Let's say that for every positive natural number $a$, there is a at least $n$ "special numbers" in the interval of natural numbers $[a,ak]$ where $k$ is a constant.
Is it true that, by multiplying the boundaries by $z$, the number of "special numbers" in the interval $[az, akz]$ is also multiplied by $z$?
If no, why ? And if yes, what are the conditions on $z$ for this being true ?
Let's define the set of special numbers as $\{1, 2, 4, 8, 16, \dots\}$ and take $k = 2$.
For $a = 1$, the interval $[a,ak] = [1,2]$ contains two special numbers, for $a = 3$, the interval $[a, ak] = [3, 6]$ contain one special number.
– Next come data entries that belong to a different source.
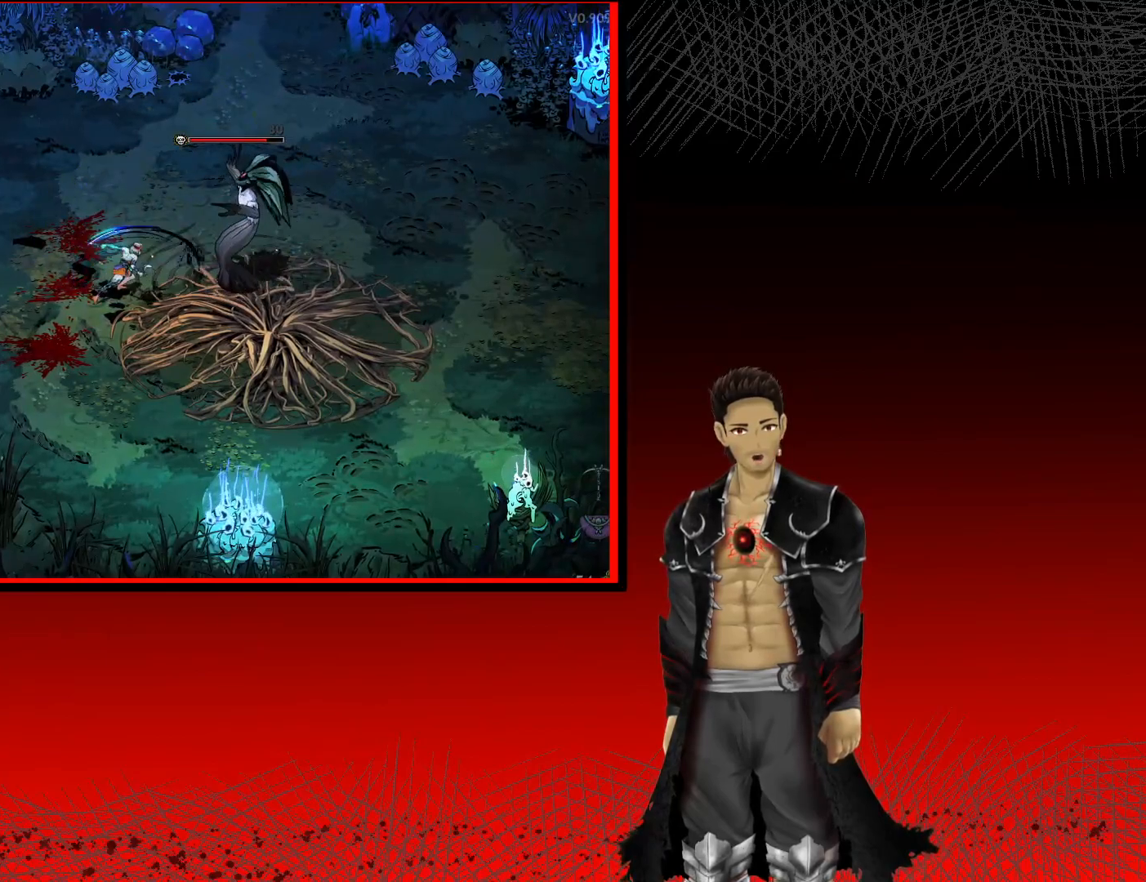
{"buttons": ["X"], "left_stick": "center", "right_stick": "center", "events": [[33, "X", "down"], [167, "X", "up"], [200, "left_stick", "right"], [267, "X", "down"], [367, "left_stick", "center"], [400, "X", "up"], [483, "X", "down"]]}
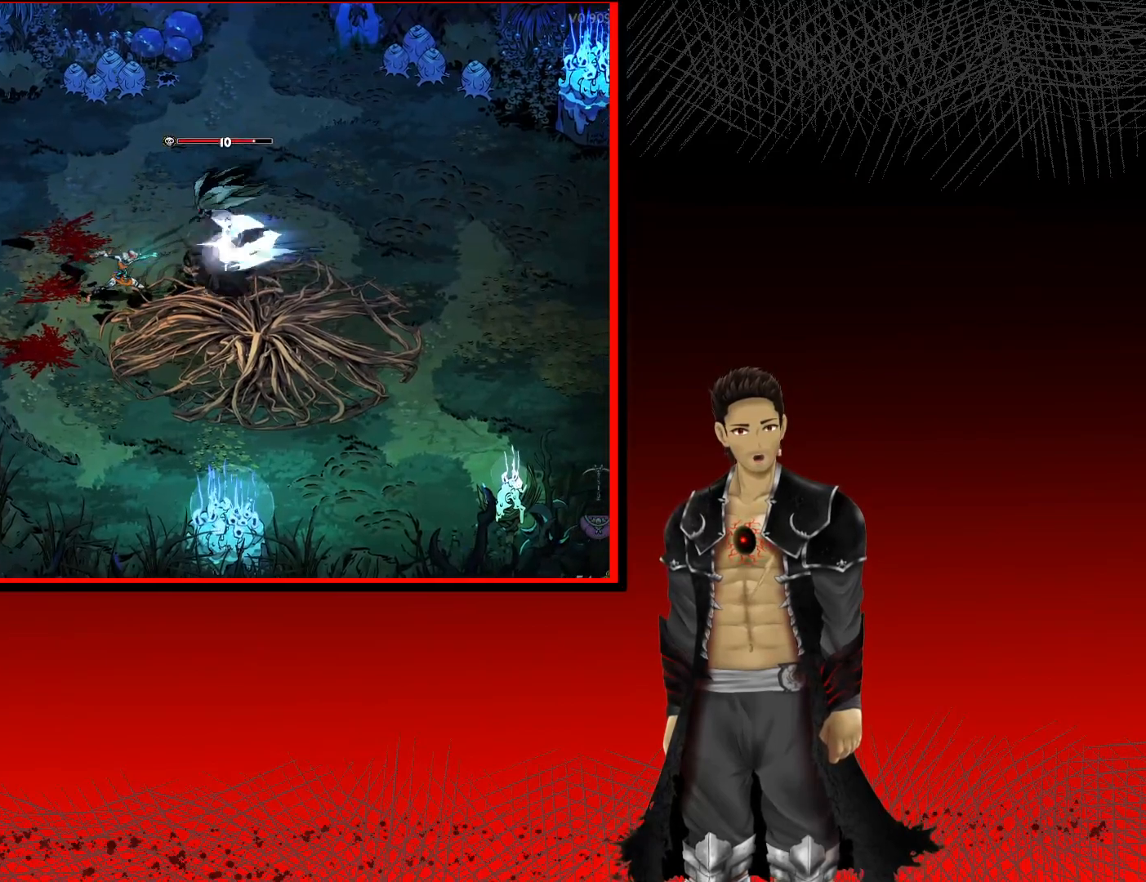
{"buttons": ["X"], "left_stick": "center", "right_stick": "center", "events": [[133, "X", "up"], [217, "X", "down"], [350, "X", "up"], [433, "X", "down"]]}
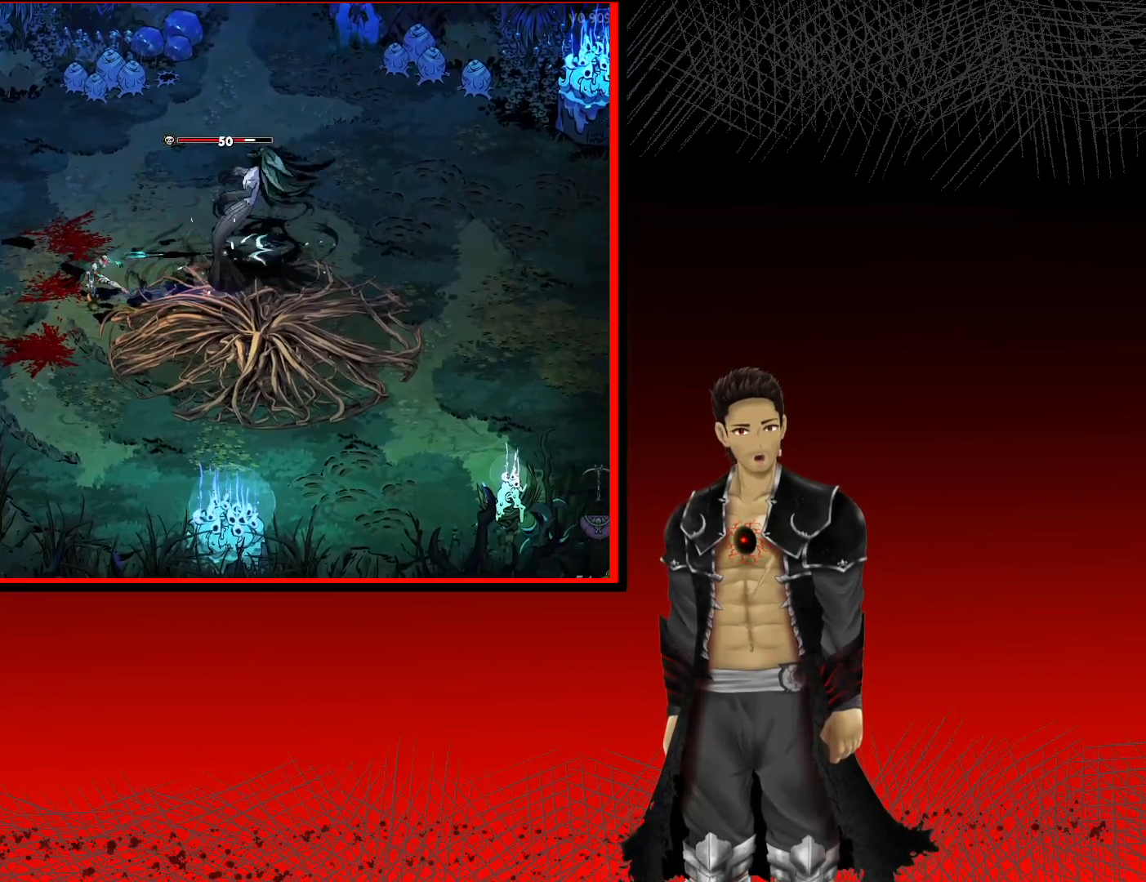
{"buttons": ["X"], "left_stick": "center", "right_stick": "center", "events": [[67, "X", "up"], [183, "X", "down"], [300, "X", "up"], [400, "X", "down"]]}
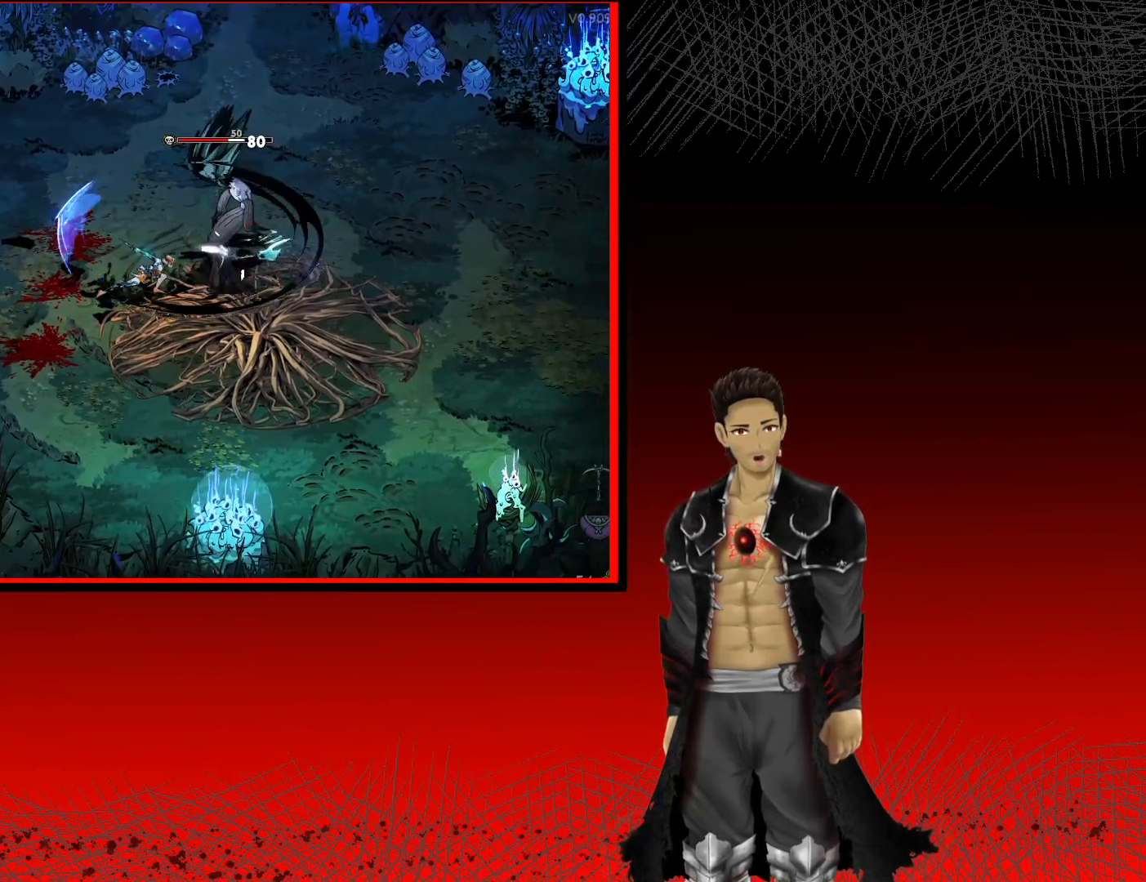
{"buttons": [], "left_stick": "center", "right_stick": "center", "events": [[17, "X", "up"], [117, "X", "down"], [233, "X", "up"], [333, "X", "down"], [450, "X", "up"]]}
Take $a = 1$. If the answer to you question was YES, then, for all $z\in\mathbb{N}$, the intervals of form $[az, azk] = [z, 2z]$ should contain at least $2$ special numbers, which is not the case.
Maybe, we should prove that all intervals $[a, 2a]$ contain at least one special number, otherwise the upper set is not a counterexample.
If there is a number $a\in \mathbb{N}$ such that $[a, 2a]$ does not contain a power of two, that it follows that $$2^m < a\quad \text{and} \quad 2a < 2^{m + 1}$$ for all $m\in\mathbb{N}$, which obviously leads to contradiction if we divide the second inequality by $2$.